GeoPython 2022

Large-scale geospatial and temporal dataset
2022-06-20, 09:15–09:45, Room 1

Spatial and temporal data is in high demand by Data Scientists and crops domain experts, wishing to quickly develop models to help farmers optimize their crops production in a climate friendly way. A way to efficiently create, save and load the data is necessary. Our solution is to store the data in one large multi-dimensional geospatial and temporal dataset.


Currently, the spatial and temporal data is handled separately in the different departments. We wish to create a storage for the data where everyone has easy access to a unique and high-quality dataset.

The type of spatial and temporal data is e.g.:

Satellite images:
- Sentinel 1
- Sentinel 2
- Calculated cloud masks

Other georeferenced data:
- Harvest yield
- Elevation maps
- Weather data
- Annotations like crops falling over (lodging).

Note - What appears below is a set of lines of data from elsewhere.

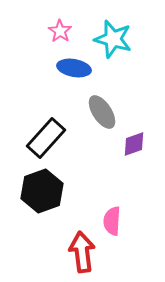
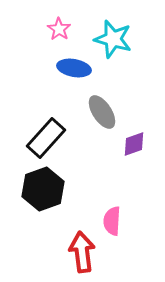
pink star: moved 1 px left, 2 px up
black hexagon: moved 1 px right, 2 px up
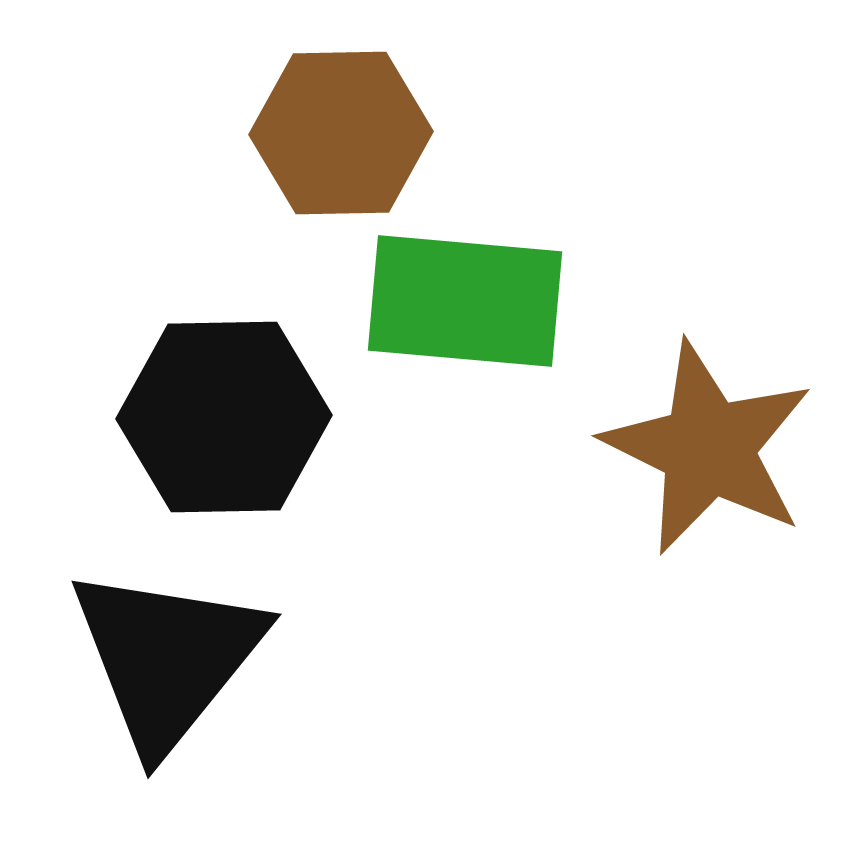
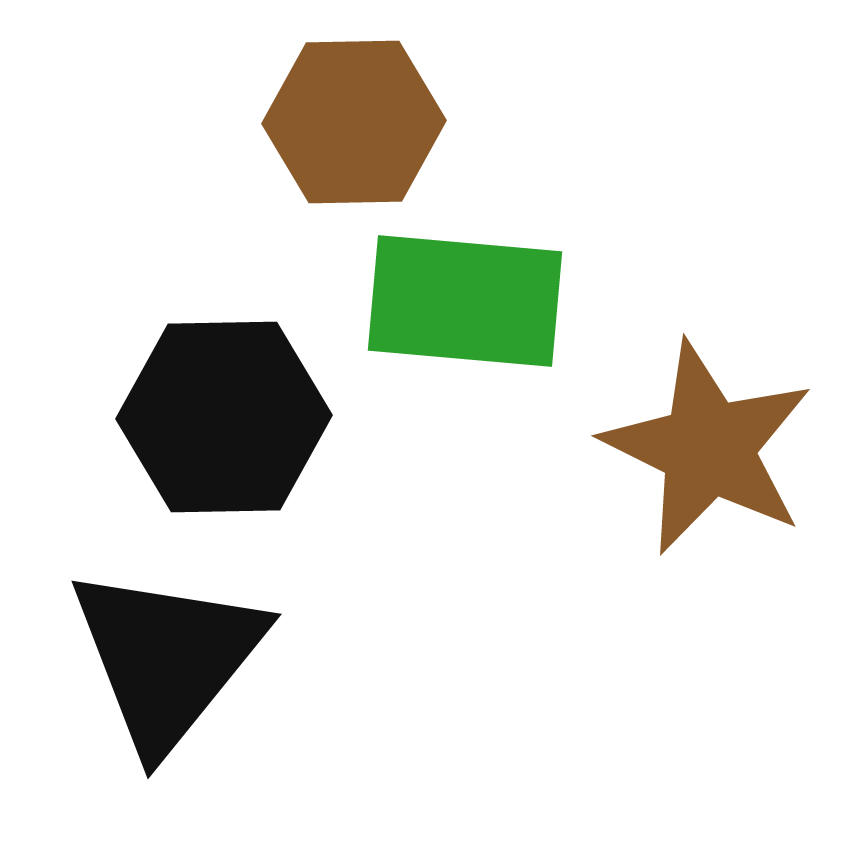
brown hexagon: moved 13 px right, 11 px up
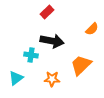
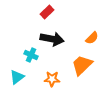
orange semicircle: moved 9 px down
black arrow: moved 2 px up
cyan cross: rotated 16 degrees clockwise
orange trapezoid: moved 1 px right
cyan triangle: moved 1 px right, 1 px up
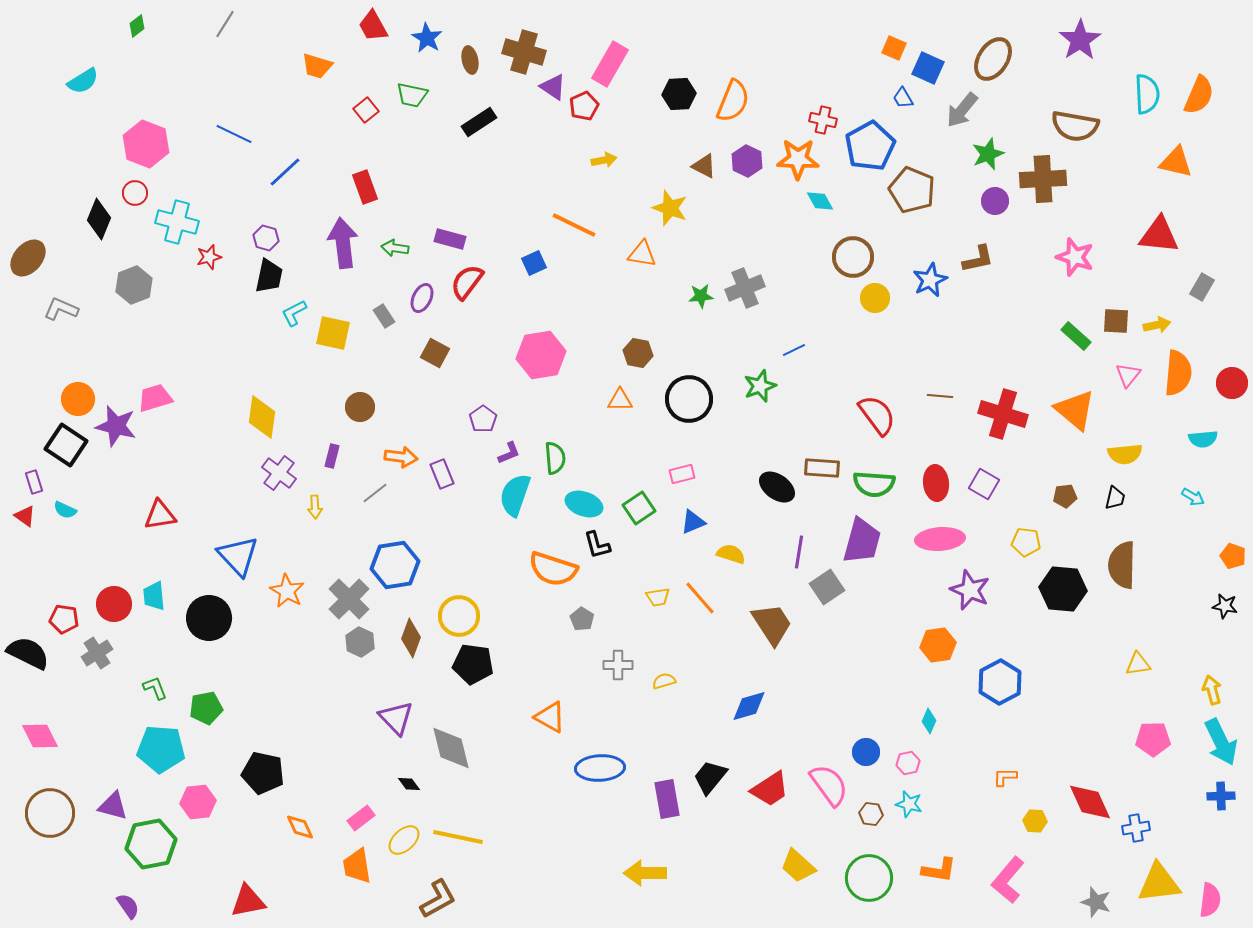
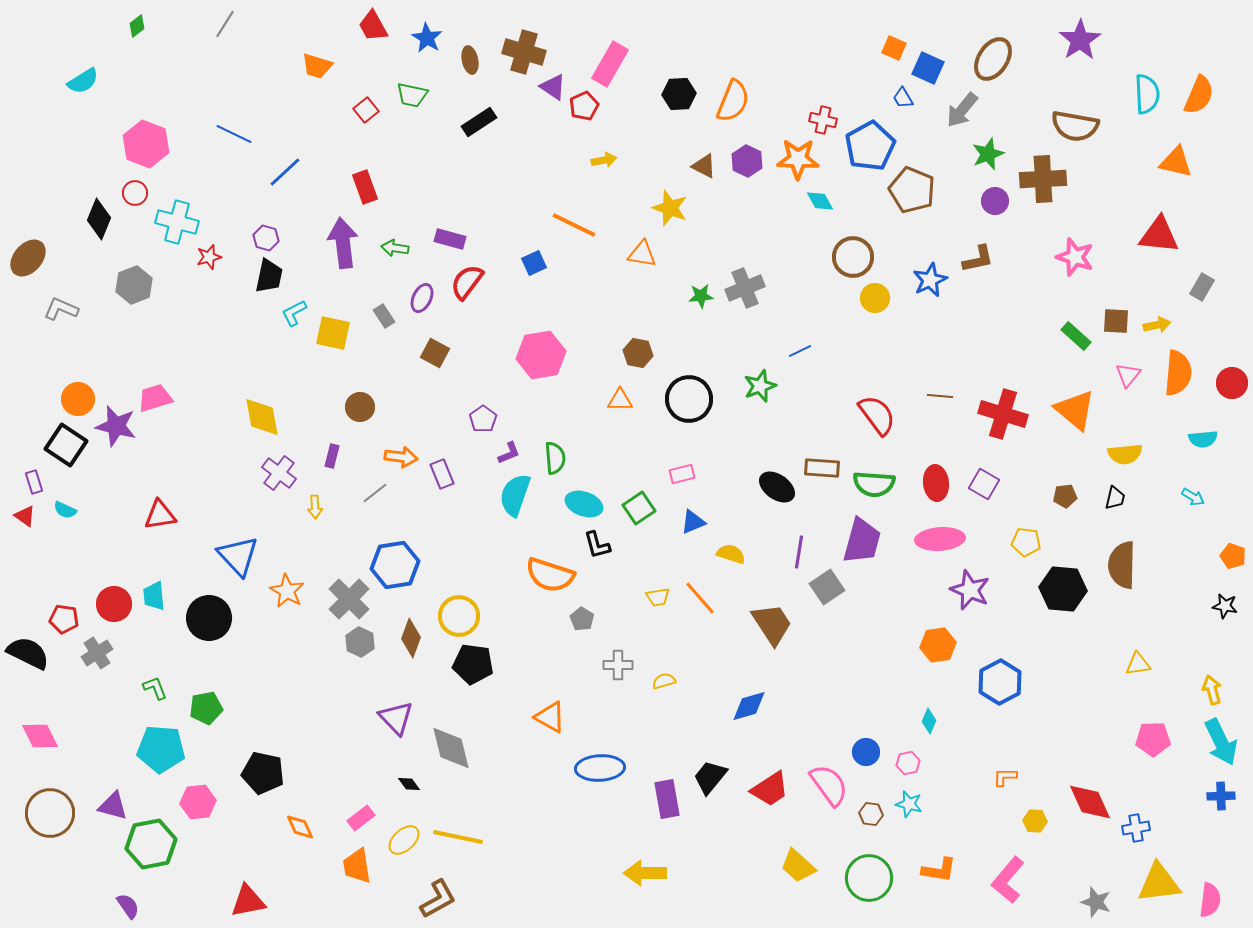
blue line at (794, 350): moved 6 px right, 1 px down
yellow diamond at (262, 417): rotated 18 degrees counterclockwise
orange semicircle at (553, 569): moved 3 px left, 6 px down
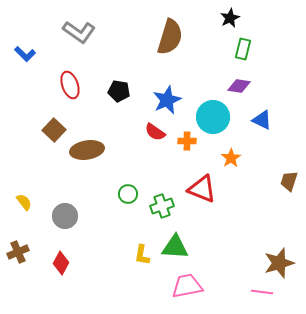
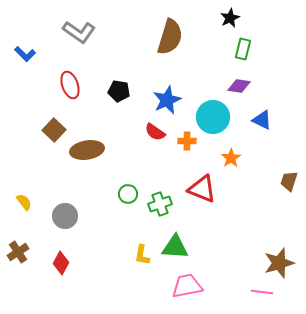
green cross: moved 2 px left, 2 px up
brown cross: rotated 10 degrees counterclockwise
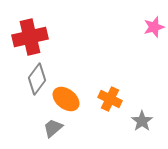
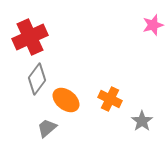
pink star: moved 1 px left, 2 px up
red cross: rotated 12 degrees counterclockwise
orange ellipse: moved 1 px down
gray trapezoid: moved 6 px left
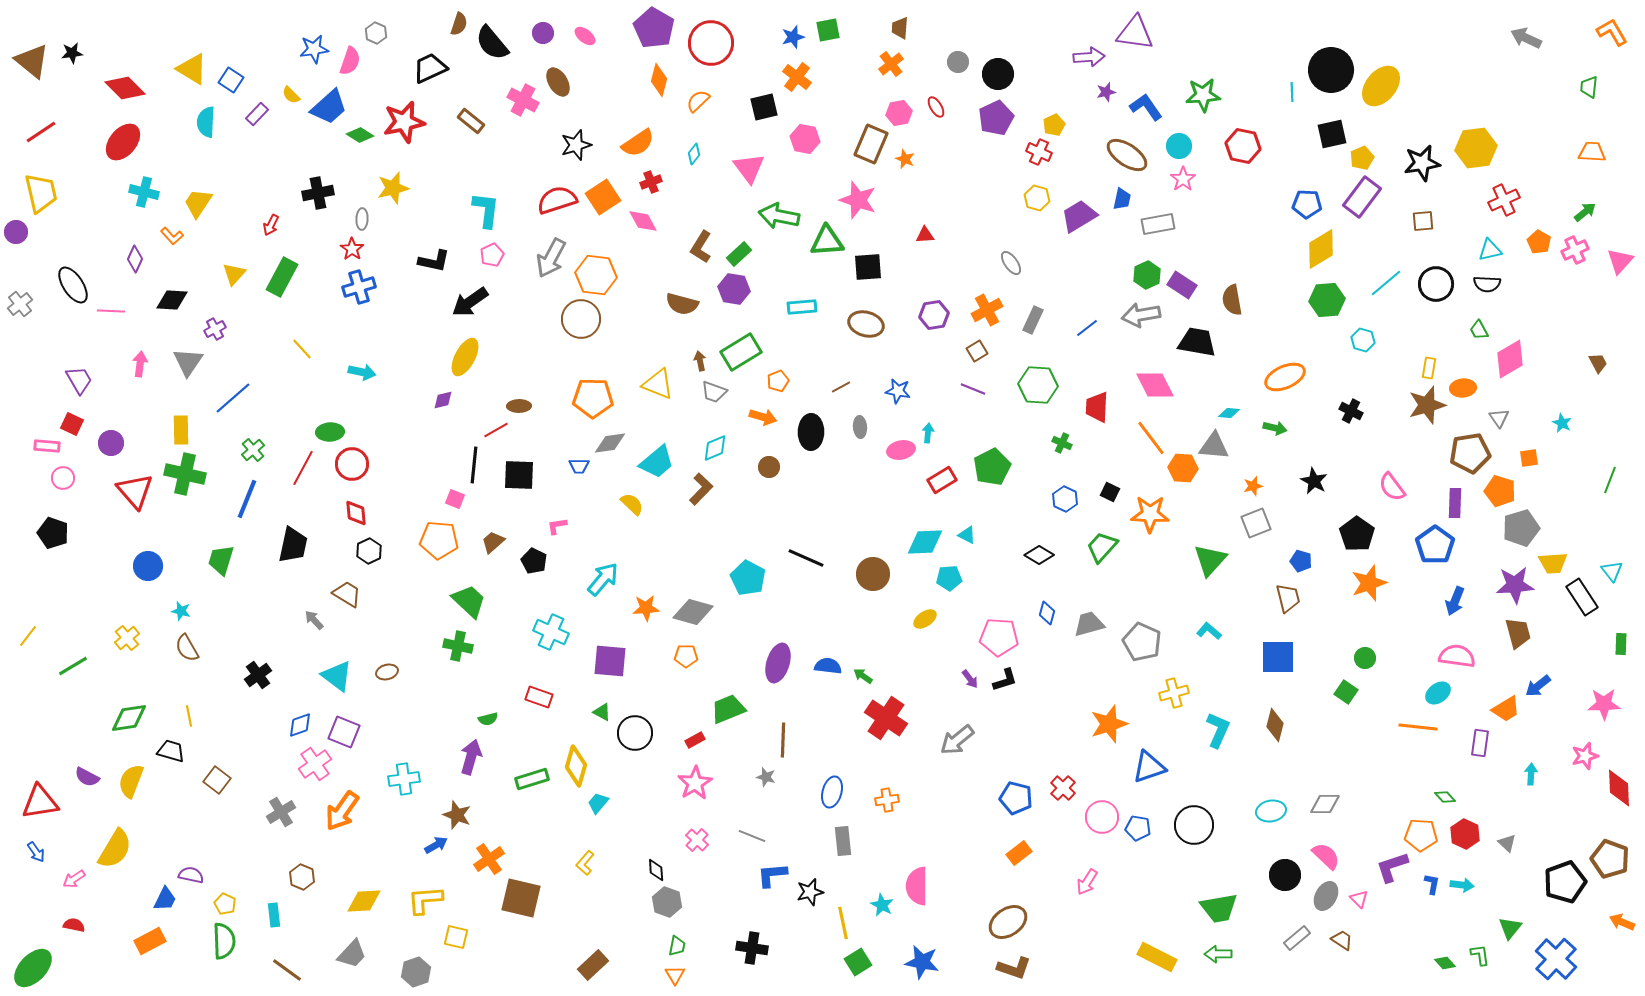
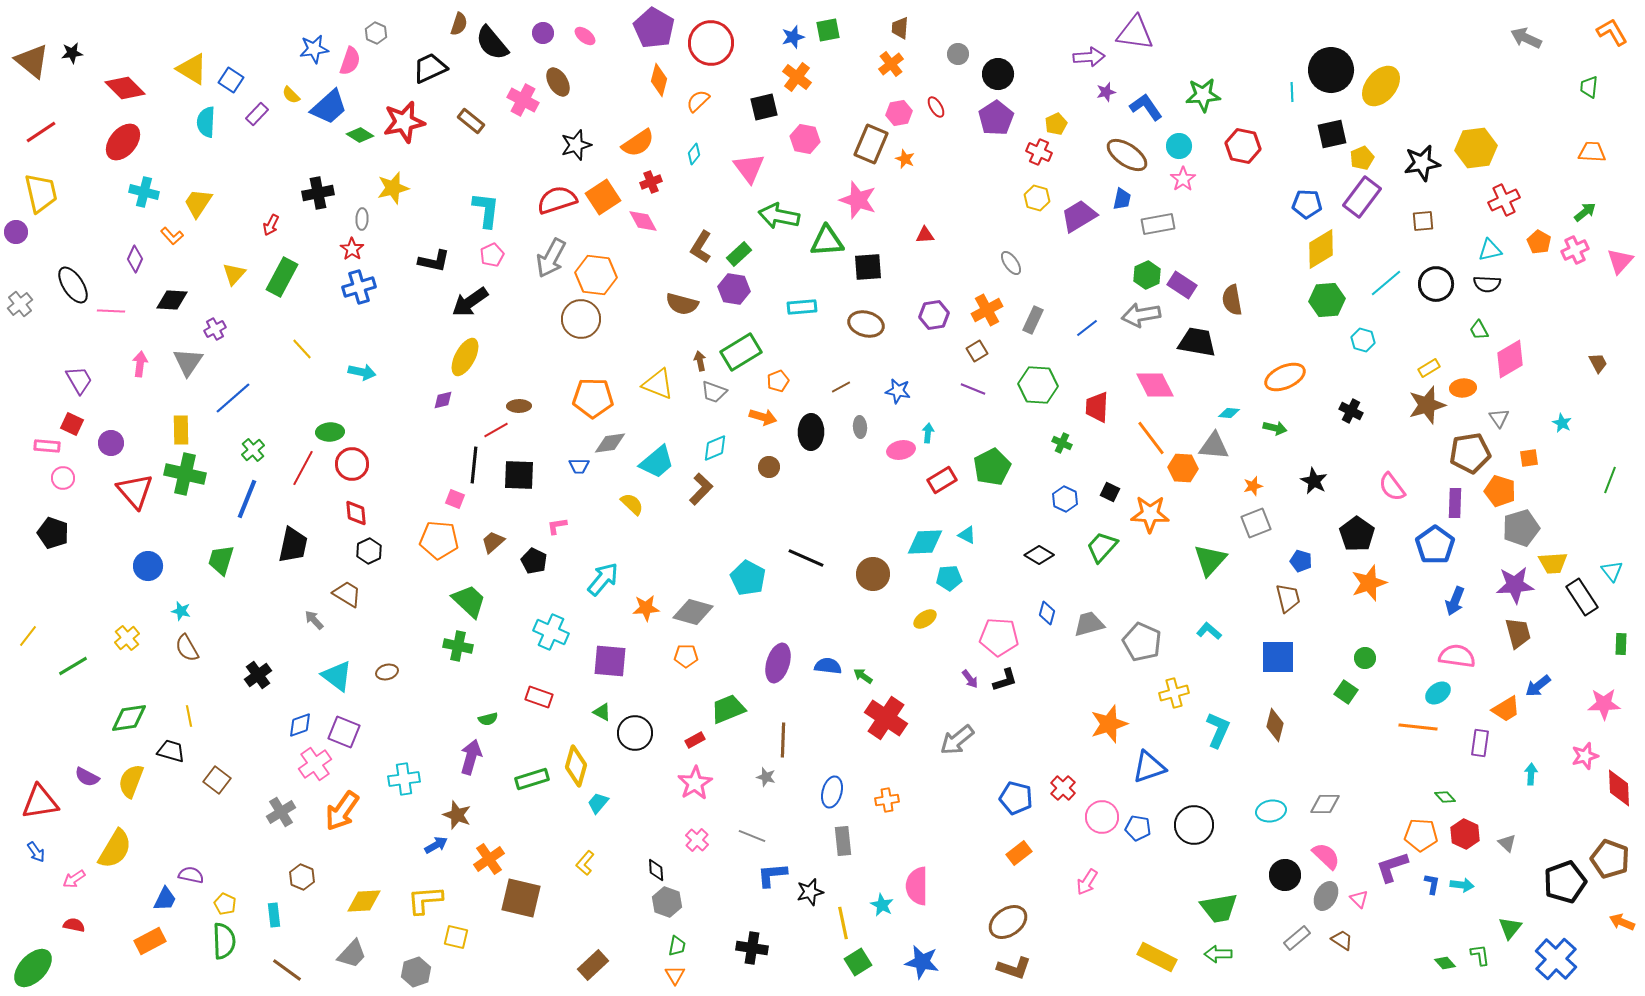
gray circle at (958, 62): moved 8 px up
purple pentagon at (996, 118): rotated 8 degrees counterclockwise
yellow pentagon at (1054, 125): moved 2 px right, 1 px up
yellow rectangle at (1429, 368): rotated 50 degrees clockwise
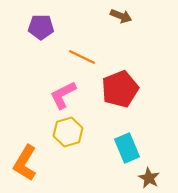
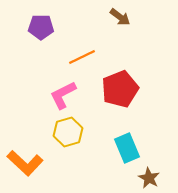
brown arrow: moved 1 px left, 1 px down; rotated 15 degrees clockwise
orange line: rotated 52 degrees counterclockwise
orange L-shape: rotated 78 degrees counterclockwise
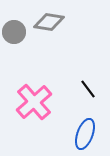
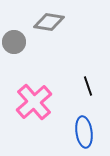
gray circle: moved 10 px down
black line: moved 3 px up; rotated 18 degrees clockwise
blue ellipse: moved 1 px left, 2 px up; rotated 28 degrees counterclockwise
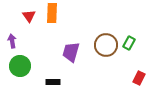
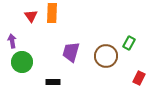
red triangle: moved 2 px right
brown circle: moved 11 px down
green circle: moved 2 px right, 4 px up
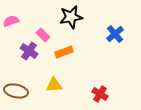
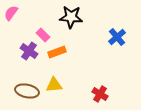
black star: rotated 15 degrees clockwise
pink semicircle: moved 8 px up; rotated 35 degrees counterclockwise
blue cross: moved 2 px right, 3 px down
orange rectangle: moved 7 px left
brown ellipse: moved 11 px right
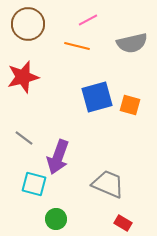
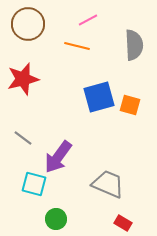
gray semicircle: moved 2 px right, 2 px down; rotated 80 degrees counterclockwise
red star: moved 2 px down
blue square: moved 2 px right
gray line: moved 1 px left
purple arrow: rotated 16 degrees clockwise
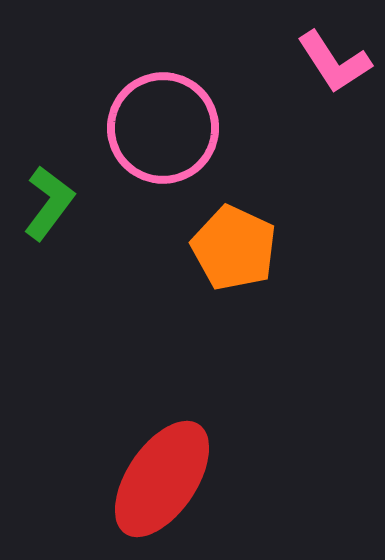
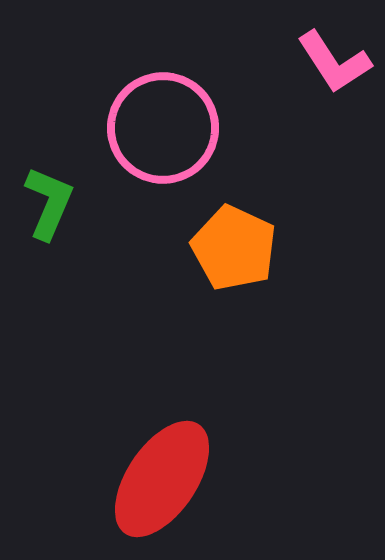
green L-shape: rotated 14 degrees counterclockwise
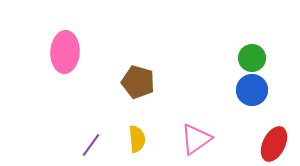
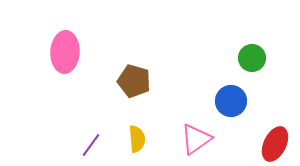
brown pentagon: moved 4 px left, 1 px up
blue circle: moved 21 px left, 11 px down
red ellipse: moved 1 px right
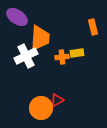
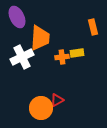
purple ellipse: rotated 30 degrees clockwise
white cross: moved 4 px left, 1 px down
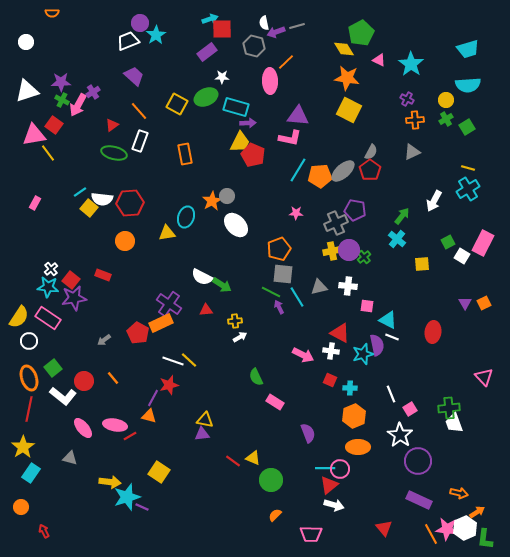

In agriculture we have a special case where we’re interested in small areas in relation to the area covered by satellite images. The small areas being the crop fields. The farmers are interested in both field level and pixel level mathematical models to utilize precision farming and explain rela-tions in their fields.
The dataset was created by arranging the geospatial data by UTM Zone into a Zarr dataset with a chunk size of 10x10km for 7 days and a resolution of 10x10m and 1 day. Saving and loading was done using Dask arrays and Xarray. The solution enables us to easily add new dimensions to the dataset and navigate to the relevant section automatically, providing us easy handling and scaling of the large multi-dimensional dataset.